The average VoIP phone isn't that much different from the analog phone you currently have at your desk. VoIP phones look the same, and often have the same features, as the landline desk phones you're probably familiar with.
There are, however, some key differences that distinguish VoIP phones from other desk phones. This blog will give you a quick overview of how a VoIP phone works and how to use one.
Registration Rewired: VoIP Phone Systems Don't Need Expensive Copper Wire
VoIP phones make and receive calls via the Internet. This means that they can use your office's Internet connection to connect to the telephone network. In other words, if your office is already wired for Ethernet, you do not need to invest in additional copper wiring to use your business phones.
In order to make phone calls, you will first have to register your VoIP phone to your account. This is the process of connecting your phone to your service provider so that they can communicate with each other. Some VoIP providers support IP phone booting for certain VoIP phones, which speeds up the phone registration process using a boot server.
The whole process of registering a phone will take you, or your IT staff, less than 30 minutes. Plus, there's no need to call the local phone company. Phones are active as soon as they're registered. No red tape.
VoIP Phones Look Just Like Regular Phones
Outwardly, you might not even tell the difference between a VoIP phone and another business desk phone. VoIP phones tend to have handsets, receivers, speaker locations, and button placements that make them physically indistinguishable from the business phones you currently employ.
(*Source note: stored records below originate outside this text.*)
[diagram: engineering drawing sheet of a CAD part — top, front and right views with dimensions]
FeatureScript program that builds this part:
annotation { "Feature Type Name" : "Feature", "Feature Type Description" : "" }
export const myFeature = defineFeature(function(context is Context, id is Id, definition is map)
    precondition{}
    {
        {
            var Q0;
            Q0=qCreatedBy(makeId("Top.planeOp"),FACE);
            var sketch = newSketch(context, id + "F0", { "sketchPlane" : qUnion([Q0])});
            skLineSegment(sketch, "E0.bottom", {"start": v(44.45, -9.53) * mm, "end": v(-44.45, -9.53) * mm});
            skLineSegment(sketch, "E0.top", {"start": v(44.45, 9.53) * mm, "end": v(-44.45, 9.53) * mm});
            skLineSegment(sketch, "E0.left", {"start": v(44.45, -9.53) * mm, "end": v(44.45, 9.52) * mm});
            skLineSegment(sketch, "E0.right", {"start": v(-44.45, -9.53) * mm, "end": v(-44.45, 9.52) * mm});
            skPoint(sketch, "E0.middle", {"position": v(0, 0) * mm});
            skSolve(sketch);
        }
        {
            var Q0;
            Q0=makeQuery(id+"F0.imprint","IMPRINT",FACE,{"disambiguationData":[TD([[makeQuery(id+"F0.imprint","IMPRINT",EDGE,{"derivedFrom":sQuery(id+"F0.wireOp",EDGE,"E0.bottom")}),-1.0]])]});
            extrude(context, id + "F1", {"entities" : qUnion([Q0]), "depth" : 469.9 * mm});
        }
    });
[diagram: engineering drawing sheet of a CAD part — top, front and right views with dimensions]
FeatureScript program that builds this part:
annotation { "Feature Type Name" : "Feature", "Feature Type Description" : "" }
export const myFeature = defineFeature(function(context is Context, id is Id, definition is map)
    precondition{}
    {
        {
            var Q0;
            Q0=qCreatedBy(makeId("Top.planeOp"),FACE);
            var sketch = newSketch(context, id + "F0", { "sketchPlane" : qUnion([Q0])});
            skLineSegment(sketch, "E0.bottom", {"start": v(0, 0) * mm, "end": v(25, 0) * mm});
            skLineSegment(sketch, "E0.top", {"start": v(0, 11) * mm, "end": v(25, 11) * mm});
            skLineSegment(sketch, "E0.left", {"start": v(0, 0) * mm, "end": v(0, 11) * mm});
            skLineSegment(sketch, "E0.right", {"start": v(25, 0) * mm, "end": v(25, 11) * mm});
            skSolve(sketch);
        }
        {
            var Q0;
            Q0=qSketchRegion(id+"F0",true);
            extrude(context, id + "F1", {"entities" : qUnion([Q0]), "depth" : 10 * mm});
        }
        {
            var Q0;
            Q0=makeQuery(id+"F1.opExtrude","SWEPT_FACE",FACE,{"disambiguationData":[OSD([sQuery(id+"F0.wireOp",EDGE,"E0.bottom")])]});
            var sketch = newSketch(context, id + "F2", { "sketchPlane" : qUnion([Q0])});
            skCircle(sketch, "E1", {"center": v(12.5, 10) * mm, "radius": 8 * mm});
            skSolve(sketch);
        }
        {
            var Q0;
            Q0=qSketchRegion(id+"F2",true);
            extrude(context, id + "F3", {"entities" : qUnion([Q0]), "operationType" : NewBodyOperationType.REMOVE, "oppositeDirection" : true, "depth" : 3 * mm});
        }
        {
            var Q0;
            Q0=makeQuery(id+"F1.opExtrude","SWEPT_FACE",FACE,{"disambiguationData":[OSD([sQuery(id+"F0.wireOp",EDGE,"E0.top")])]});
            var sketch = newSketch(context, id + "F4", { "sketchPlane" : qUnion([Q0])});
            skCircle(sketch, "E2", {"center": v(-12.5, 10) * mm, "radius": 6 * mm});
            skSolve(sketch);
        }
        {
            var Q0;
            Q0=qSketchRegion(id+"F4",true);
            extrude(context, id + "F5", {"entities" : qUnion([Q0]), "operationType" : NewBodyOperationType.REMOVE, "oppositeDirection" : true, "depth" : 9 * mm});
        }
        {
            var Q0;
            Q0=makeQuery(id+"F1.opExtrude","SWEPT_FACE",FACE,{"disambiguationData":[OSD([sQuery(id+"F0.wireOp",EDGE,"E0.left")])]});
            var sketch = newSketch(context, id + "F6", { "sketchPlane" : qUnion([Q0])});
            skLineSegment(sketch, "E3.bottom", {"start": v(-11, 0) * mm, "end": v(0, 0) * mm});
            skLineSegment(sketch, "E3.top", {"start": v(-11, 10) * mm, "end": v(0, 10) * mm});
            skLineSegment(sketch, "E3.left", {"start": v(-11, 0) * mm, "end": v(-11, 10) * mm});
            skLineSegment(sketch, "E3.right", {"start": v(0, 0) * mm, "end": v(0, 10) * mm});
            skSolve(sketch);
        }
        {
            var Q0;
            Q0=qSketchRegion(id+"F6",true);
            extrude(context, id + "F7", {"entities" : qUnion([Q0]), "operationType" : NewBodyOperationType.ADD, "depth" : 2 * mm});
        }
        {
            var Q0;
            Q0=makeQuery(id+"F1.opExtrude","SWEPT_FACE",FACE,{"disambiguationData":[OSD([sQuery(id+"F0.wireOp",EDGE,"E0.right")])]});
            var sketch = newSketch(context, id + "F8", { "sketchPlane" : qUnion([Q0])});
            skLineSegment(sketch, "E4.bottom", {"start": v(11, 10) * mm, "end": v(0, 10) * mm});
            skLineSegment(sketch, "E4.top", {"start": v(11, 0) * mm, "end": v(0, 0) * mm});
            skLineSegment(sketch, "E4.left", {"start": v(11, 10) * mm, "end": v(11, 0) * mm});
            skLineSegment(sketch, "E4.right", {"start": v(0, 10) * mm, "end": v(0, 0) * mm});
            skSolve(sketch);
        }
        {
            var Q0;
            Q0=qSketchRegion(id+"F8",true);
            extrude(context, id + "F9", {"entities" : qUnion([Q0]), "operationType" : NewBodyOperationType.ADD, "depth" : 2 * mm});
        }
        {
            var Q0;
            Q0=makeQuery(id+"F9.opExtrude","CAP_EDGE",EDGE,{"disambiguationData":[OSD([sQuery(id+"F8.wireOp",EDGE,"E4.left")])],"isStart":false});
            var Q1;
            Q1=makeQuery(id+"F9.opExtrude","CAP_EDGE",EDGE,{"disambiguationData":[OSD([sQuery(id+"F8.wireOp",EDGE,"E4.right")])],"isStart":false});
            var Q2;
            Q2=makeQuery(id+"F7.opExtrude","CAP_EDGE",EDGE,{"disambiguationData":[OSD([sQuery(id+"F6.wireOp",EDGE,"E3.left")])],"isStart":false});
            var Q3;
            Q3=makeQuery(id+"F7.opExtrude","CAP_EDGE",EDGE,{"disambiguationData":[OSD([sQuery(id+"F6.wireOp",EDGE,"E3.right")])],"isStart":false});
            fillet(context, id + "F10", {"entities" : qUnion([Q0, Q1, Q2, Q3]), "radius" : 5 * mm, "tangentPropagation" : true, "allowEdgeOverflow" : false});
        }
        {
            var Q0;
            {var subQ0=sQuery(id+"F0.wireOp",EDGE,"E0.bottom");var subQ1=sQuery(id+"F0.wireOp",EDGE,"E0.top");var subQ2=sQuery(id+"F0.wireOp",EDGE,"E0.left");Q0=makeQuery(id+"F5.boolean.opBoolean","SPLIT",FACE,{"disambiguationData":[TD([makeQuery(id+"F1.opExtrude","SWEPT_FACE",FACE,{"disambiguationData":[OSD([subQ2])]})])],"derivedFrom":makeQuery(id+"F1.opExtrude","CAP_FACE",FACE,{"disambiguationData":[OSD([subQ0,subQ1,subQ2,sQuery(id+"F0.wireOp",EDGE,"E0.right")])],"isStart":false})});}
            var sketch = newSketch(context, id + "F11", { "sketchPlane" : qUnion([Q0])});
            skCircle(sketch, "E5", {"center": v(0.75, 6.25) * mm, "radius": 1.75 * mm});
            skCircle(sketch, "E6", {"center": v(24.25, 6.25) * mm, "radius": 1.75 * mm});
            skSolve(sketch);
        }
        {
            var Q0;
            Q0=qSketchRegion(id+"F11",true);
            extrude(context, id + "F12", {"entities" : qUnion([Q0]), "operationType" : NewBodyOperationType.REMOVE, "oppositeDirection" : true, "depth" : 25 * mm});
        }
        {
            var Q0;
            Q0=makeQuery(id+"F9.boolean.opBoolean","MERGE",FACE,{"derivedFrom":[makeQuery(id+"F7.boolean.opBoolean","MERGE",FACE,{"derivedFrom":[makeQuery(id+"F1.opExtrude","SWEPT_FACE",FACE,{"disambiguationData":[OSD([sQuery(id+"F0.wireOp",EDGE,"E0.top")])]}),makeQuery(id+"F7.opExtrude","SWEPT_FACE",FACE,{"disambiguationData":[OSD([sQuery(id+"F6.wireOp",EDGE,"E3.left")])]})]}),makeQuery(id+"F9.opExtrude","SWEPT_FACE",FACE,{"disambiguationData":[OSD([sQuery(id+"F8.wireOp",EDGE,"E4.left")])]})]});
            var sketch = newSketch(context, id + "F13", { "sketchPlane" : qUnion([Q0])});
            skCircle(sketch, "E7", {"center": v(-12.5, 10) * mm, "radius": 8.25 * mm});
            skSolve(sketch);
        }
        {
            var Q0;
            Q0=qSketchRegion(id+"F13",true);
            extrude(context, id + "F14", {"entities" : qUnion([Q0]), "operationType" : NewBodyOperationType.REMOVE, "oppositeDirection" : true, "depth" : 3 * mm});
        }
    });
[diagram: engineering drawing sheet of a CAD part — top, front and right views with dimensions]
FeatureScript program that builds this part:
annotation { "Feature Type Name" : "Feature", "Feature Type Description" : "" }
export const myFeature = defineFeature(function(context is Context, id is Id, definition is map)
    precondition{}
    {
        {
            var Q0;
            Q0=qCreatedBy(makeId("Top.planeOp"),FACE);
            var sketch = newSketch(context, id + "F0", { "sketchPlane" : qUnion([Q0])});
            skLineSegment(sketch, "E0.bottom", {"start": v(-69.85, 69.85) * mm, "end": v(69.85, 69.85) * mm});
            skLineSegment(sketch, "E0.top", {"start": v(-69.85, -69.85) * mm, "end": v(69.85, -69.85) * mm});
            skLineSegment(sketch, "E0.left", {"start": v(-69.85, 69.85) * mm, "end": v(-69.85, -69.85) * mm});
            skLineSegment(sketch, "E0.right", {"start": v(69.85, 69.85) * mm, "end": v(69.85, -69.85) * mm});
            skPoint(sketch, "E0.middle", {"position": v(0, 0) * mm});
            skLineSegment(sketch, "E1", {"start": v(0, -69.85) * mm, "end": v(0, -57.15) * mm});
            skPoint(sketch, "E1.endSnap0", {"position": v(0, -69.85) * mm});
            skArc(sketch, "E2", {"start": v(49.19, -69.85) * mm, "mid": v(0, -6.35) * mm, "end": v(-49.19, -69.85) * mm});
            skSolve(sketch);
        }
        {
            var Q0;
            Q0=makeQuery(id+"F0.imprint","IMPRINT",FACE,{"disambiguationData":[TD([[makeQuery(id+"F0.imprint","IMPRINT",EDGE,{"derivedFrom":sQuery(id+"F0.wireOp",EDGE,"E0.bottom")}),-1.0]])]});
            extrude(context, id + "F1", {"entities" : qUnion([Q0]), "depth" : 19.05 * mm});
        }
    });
VoIP phones use the same keypad as landline phones. The keypad comes with nine numbers, zero, and corresponding letters that enable alphanumeric input. If you've ever used a phone before, you've seen this keypad.
VoIP phones generally have dedicated buttons for redial, transfer, conference, hold, mute, voicemail, and speaker phone. These buttons are set along the side of the number pad. VoIP phones and other business phones use these features almost universally. That said, VoIP phones are capable of HD voice, while other business phones are not.
HD Voice offers at least twice the audio range of landline phone service. The spread for landline voice quality is 3.4 kHz (3400 Hz), but the spread for HD voice is 7 kHz (7000 Hz). In other words, the quality of your calls will be much higher using two VoIP phones than two traditional phones.
Many VoIP phones also support Power over Ethernet (PoE), which allows you to power the phone through a PoE switch instead of a power adapter. This reduces clutter on your desk and simplifies inventory management. It can also save you money, as power adapters are often sold separately from the phones.
One VoIP Phone Number, Multiple VoIP Phone "Lines"
VoIP phones handle calls differently than other business phones. Above, the buttons in the yellow rectangle are the toggle buttons. VoIP phones allow you to pick between current, incoming, and held calls using the toggle buttons. These buttons rarely appear on landline phones.
On landline phones, each "line" corresponds to a phone number. Landline phones can juggle multiple calls among corresponding copper lines, and you switch between these calls with the line buttons (in the green rectangle above) on the phone. If you have five lines for your business, that means your phone can take calls from five different phone numbers.
VoIP phones, on the other hand, do not have "lines" in the traditional sense. Instead of being tied to a phone number, each 'line' on a VoIP phone is tied to a SIP address, or user account. Depending on your phone model, your phone may be able to handle multiple user accounts simultaneously. This means you can take calls from multiple accounts and different phone numbers on your VoIP phone.
VoIP vs Regular Phones: Similarities and Differences
As you can see, VoIP phones and landline phones differ in how they are connected to the telephone network, how they operate, and how they handle calls. To recap, here are the main differences:
- VoIP phones use the Internet to connect to the phone network, and need to be registered online to a service provider. Other business phones require dedicated copper wiring separate from an Ethernet connection.
- VoIP phones are tied to user accounts, not phone numbers. VoIP phones have "toggle buttons" that allow you to switch between simultaneous calls on a given account.
- VoIP phones are capable of HD voice, which has twice the audio range of traditional landline calls.
- Power over Ethernet (PoE) allows some VoIP phones to receive power from a PoE switch instead of a traditional power adapter.
But there are also plenty of similarities that VoIP phones share with other desk phones:
- VoIP phones use the same keypad as other desk phones.
- Like other office phones, VoIP phones have dedicated buttons for features such as call hold, call transfer, and caller ID.
- VoIP phones are physically similar in design to other business telephones.
- The basic deployment of handsets, receivers, speakers, and other structural items are the same for VoIP and landline phones.
The short of it all is this: If you've ever used an office phone before, you won't have much trouble adjusting to a VoIP phone. Switching to VoIP phones won't require you to completely re-learn the way you take and make calls.